Study Tests Using Teacher Observation Data for Evaluation of EPPs

A new study finds that using observational ratings of beginning teachers may be a viable alternative—or a useful complement—to relying solely on controversial “value-added” modeling (VAM) in evaluation of educator preparation providers (EPPs).

An article about the study by Matthew Ronfeldt and Shanyce Campbell of the University of Michigan School of Education, published in the journal Educational Evaluation and Policy Analysis, is now available online.

In what the authors describe as the first study to investigate the use of teachers’ observational ratings to evaluate their preparation programs and institutions, the results are compelling.

“The demands for teacher preparation accountability continue to grow, from the proposed federal regulations to new accreditation standards,” said Ronfeldt, who was also the 2016 recipient of AACTE’s Outstanding Journal of Teacher Education Article Award. “We sorely need better ways to assess program quality. Although VAM makes an important contribution to our understanding of program outcomes, we likely need multiple measures to capture something as complex as preparation quality. We are excited to find that teacher observational ratings could be a viable supplement.”

Some potential advantages of observational ratings are that they are available for most teachers, are direct measures of instruction, and can provide useful feedback to teachers and programs about performance in specific areas of instruction. Currently, VAM is widely used to measure teachers’ impact on student achievement, but the evidence is mixed on its reliability.
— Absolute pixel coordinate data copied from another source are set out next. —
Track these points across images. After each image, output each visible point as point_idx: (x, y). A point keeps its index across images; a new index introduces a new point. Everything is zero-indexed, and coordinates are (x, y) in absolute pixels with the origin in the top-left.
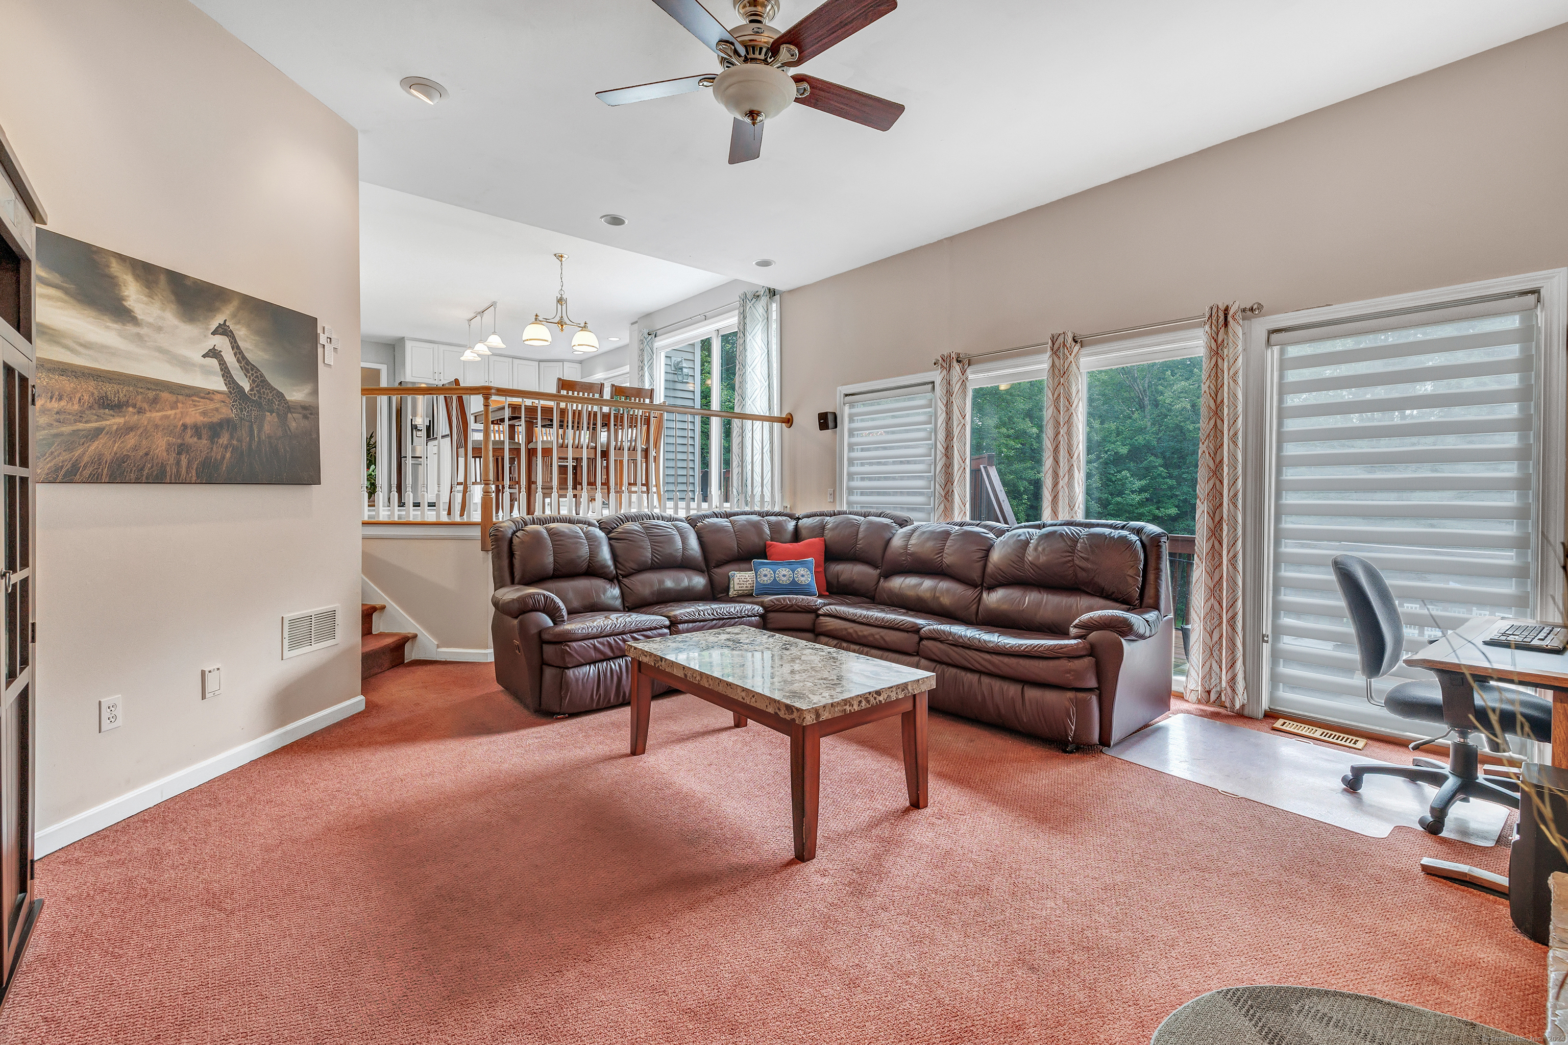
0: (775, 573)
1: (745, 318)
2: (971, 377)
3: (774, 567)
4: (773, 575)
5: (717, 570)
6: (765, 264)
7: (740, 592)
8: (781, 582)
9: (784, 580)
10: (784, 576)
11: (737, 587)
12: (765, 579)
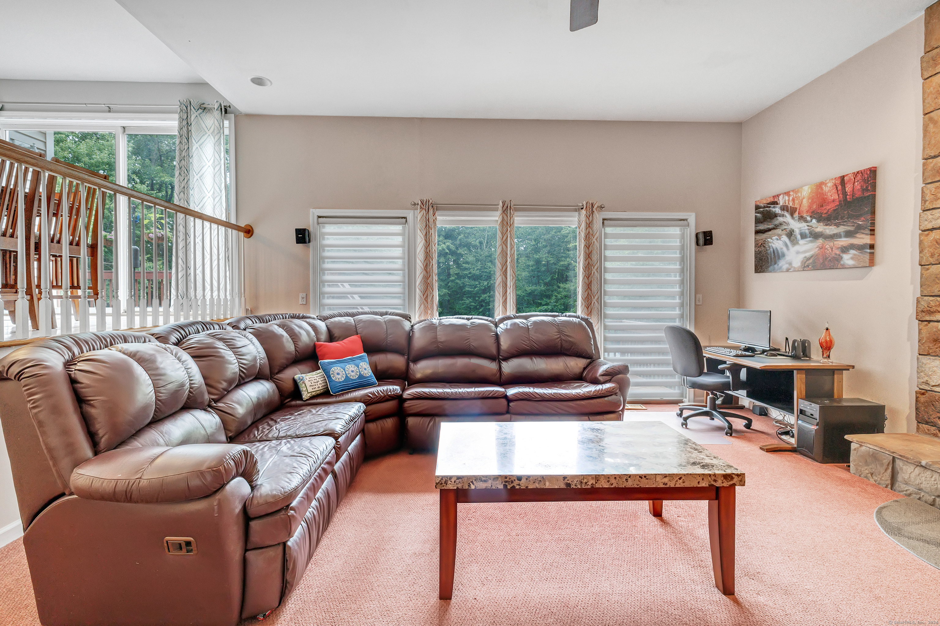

Moreover, the method’s dependence on standardized test scores has faced especially heavy criticism in the current backlash against overtesting. Extending this model to judge effectiveness of teachers’ EPPs has also been widely criticized for unfairly penalizing programs that send teachers into low-performing schools and for failing to capture performance of graduates teaching in nontested subjects and levels, among other concerns.

Tennessee is the birthplace of VAM, originating in the Tennessee Value-Added Assessment System (TVAAS) developed in the 1990s and still in use today. The state also employs observational rubrics that collect numerical ratings for each teacher, usually several times per year, across a number of domains and indicators. Ronfeldt and Campbell drew on both of these statewide data sources for their study, identifying nearly 9,500 teachers who completed in-state preparation programs between 2009-10 and 2012-13 and were employed in more than 1,500 Tennessee public schools during the 2011-12 through the 2013-14 academic years. These teachers came from 183 programs at 44 different providers around the state.

Testing uncharted waters in connecting teachers’ observational ratings to their specific preparation program, Ronfeldt and Campbell first investigated what modeling approach would work best. They found that using simple averages would likely penalize programs that supply teachers to schools with more historically marginalized students. All regression approaches they tested were preferable to using averages, though they argue that “school fixed effects” and hierarchical linear models seem to do a better job of adjusting for differences between schools than ordinary least squares models. The authors are careful to note that a few programs in the study came out with very different rankings under the different models—as disparate as being in the top quartile in one but the bottom quartile in another—making the choice of model profoundly significant for at least that small percentage of programs.

In the end, the authors found that observational ratings of EPP graduates did indeed reveal significant and meaningful differences among providers and programs. The difference between the average quality of graduates in the top and in the bottom quartile programs was roughly equivalent to a full year of teaching experience. Additionally, more than half of the programs in the study were ranked in a different quartile than their host institution, suggesting that assessing institutions alone may not be sufficient. Doing so would, for example, risk penalizing a high-performing program in a low-performing institution.  

In addition, assessing providers using graduates’ observational ratings produced moderately similar results to evaluations based on their students’ achievement gains as measured by TVAAS. For some programs, though, the choice of outcome measure (observation ratings vs. VAM scores) made a significant difference in their rankings.

If used for high-stakes policy purposes such as program approval and accreditation standards, Ronfeldt and Campbell suggest combining observation-based with VAM-based approaches as complementary “checks and balances” for capturing program outcomes, along with other factors such as graduates’ retention data. Just as teacher evaluation needs to employ multiple measures to capture varied dimensions of teacher quality, so must assessment of EPP quality reflect the complexity of the enterprise.